In this section, we cover the activities of the QA team[1].

Contributing Writer: Adam Williamson

Test Days

This week's Test Day[1] was on virtualization[2], particularly the virtualization technologies most associated with Fedora - KVM, qemu, libvirt and virt-manager. We had a great turnout of developers and testers and managed to cover a lot of ground, and over 25 new bugs were discovered and reported.

Next week's Test Day[3] will be on iBus[4], the new default input framework for Asian languages for Fedora 11. If you use Fedora in one of these languages - for instance, Chinese, Japanese or Korean - you'll want to come out to this test day, as this is a significant change and we need to make sure it's working in all situations, and fix any bugs if it's not. The Test Day will be held on 2009-05-14 (Thursday) in IRC #fedora-qa.

Weekly meetings

The QA group weekly meeting[1] was held on 2009-05-06. The full log is available[2]. James Laska reported solid progress in transferring future tasks for the autoqa project into trac.

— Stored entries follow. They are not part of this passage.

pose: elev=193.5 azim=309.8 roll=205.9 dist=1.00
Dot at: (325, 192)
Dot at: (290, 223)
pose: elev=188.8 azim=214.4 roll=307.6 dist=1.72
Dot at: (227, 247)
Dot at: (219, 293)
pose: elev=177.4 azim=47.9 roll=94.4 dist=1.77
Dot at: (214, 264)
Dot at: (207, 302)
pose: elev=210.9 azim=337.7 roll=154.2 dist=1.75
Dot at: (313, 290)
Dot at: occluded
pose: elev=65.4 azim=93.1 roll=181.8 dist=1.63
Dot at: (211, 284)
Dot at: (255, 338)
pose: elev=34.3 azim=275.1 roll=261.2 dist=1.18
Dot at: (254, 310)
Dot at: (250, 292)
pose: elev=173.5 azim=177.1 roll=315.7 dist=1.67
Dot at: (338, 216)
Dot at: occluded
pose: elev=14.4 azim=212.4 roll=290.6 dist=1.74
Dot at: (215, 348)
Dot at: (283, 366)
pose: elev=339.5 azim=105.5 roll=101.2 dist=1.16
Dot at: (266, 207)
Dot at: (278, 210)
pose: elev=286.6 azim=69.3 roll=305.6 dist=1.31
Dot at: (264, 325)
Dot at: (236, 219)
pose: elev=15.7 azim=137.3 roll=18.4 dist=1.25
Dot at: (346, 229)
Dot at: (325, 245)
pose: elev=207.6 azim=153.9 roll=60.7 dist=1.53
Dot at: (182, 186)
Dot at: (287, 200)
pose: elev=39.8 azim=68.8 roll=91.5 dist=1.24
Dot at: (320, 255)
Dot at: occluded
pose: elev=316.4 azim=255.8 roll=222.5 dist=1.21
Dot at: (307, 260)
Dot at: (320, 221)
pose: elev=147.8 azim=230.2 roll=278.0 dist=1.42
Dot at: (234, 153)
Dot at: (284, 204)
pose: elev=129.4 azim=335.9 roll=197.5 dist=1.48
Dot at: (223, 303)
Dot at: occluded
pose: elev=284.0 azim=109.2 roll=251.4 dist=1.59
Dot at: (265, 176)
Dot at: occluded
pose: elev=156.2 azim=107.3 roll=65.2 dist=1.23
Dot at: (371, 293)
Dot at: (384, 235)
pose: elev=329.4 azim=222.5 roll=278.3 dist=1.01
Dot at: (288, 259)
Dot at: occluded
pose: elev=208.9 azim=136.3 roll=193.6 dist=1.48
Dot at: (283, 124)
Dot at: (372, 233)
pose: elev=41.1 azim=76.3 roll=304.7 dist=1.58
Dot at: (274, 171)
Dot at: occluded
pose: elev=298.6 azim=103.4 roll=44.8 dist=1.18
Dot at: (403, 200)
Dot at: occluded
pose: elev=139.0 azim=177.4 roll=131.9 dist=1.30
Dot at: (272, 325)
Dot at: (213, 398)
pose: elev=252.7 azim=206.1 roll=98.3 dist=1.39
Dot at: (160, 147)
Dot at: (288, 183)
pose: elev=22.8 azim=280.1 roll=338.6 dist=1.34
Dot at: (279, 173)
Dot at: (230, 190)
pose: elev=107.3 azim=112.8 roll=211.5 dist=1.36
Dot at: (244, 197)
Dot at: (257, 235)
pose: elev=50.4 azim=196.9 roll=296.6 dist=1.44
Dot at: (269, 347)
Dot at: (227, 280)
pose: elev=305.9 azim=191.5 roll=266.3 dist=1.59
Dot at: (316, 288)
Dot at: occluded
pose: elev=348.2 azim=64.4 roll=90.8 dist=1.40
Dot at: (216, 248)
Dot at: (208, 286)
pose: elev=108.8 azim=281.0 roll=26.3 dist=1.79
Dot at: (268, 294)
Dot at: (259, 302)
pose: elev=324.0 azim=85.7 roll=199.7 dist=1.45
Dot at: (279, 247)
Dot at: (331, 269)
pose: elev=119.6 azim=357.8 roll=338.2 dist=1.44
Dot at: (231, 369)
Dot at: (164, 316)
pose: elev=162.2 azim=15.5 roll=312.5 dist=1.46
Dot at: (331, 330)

Will Woods reported on several Fedora 10 to Fedora 11 upgrade bugs he has been tracking, and noted that he needs to write some more upgrade test cases to cover areas where bugs are consistently being found.

James Laska reported that he had not had time to work with David Zeuthen and Lennart Poettering on false positives in the hard disk failure detection system, but Will Woods noted that relevant bugs had been filed by others[3] and the issue is definitely on the active radar for the developers.

Will Woods, James Laska and Adam Williamson reported steady progress on reviewing blocker bugs for SELinux, anaconda and X.org for Fedora 11 respectively, and the discussion then turned into a debate about the process for resolving Rawhide bugs in Bugzilla. The group agreed that the maintainer should be allowed to choose whether to close a bug immediately after checking in a fix for the reported issue, or whether to set the status to MODIFIED and wait for confirmation from the reporter that the bug is truly fixed before closing.

Jesse Keating reported on progress in the autoqa project. He has been working on a conflict finder test, and the autoqa team has been discussing directions for future development.

Adam Williamson reported on the volume control application debate. His package of the old gnome-volume-control under the name gst-mixer has been accepted into the Fedora 11 repositories and added to the default package groups so that it will be installed by default in the DVD package selection and on the desktop spin for Fedora 11 release. The 'pavucontrol' mixer for PulseAudio has been removed, so Fedora 11's desktop spin and default DVD installation package set will include two graphical mixers, the new gnome-volume-control and gst-mixer. These between them cover all major use cases.

Jóhann Guðmundsson raised the issue of Jesse Keating's proposal to drop the Alpha release for the Fedora 12 cycle. James Laska worried that it might cause trouble for Fedora 12 Test Days. Jóhann pointed out that live CDs are now habitually generated for each Test Day, but James worried about what would happen if it proved impossible to generate a live CD for a week. Jesse explained that as far as he saw it, the main value of Alpha was to be a known-good point to bootstrap a Rawhide installation, and it often fails at that. He suggested that for Fedora 12, Fedora 11 release could serve as the known-good point to bootstrap a Rawhide installation.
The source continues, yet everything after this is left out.